Cardinal Sarah also revealed in his talk that Pope Francis asked him in April to begin a study of the reform of the liturgical reform that followed the Council, and to investigate the possibilities of mutual enrichment between the older and newer forms of the Roman rite, first spoken of by Pope Benedict XVI.

“This will be a delicate work and I ask for your patience and prayers,” Cardinal Sarah said. “But if we are to implement Sacrosanctum Concilium more faithfully, if we are to achieve what the Council desired, this is a serious question which must be carefully studied and acted on with the necessary clarity and prudence.”

Here below are the words from Cardinal Sarah's talk regarding his wish that all priests begin celebrating Mass ad orientem:

“I want to make an appeal to all priests. You may have read my article in L’Osservatore Romano one year ago (12 June 2015) or my interview with the journal Famille Chrétienne in May of this year. On both occasions I said that I believe that it is very important that we return as soon as possible to a common orientation, of priests and the faithful turned together in the same direction—Eastwards or at least towards the apse—to the Lord who comes, in those parts of the liturgical rites when we are addressing God. This practice is permitted by current liturgical legislation. It is perfectly legitimate in the modern rite. Indeed, I think it is a very important step in ensuring that in our celebrations the Lord is truly at the centre.

…And so, dear Fathers, I ask you to implement this practice wherever possible, with prudence and with the necessary catechesis, certainly, but also with a pastor’s confidence that this is something good for the Church, something good for our people. Your own pastoral judgement will determine how and when this is possible, but perhaps beginning this on the first Sunday of Advent this year, when we attend ‘the Lord who will come’ and ‘who will not delay’ (see: Introit, Mass of Wednesday of the first week of Advent) may be a very good time to do this. Dear Fathers, we should listen again to the lament of God proclaimed by the prophet Jeremiah: “they have turned their back to me” (2:27).
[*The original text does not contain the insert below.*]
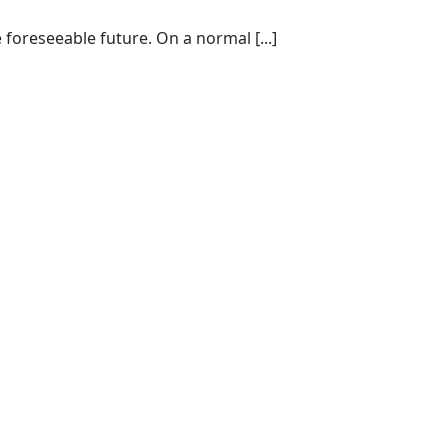
 foreseeable future. On a normal [...]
Let us turn again towards the Lord!

…I would like to appeal also to my brother bishops: please lead your priests and people towards the Lord in this way, particularly at large celebrations in your dioceses and in your cathedral. Please form your seminarians in the reality that we are not called to the priesthood to be at the centre of liturgical worship ourselves, but to lead Christ’s faithful to him as fellow worshippers. Please facilitate this simple but profound reform in your dioceses, your cathedrals, your parishes and your seminaries.”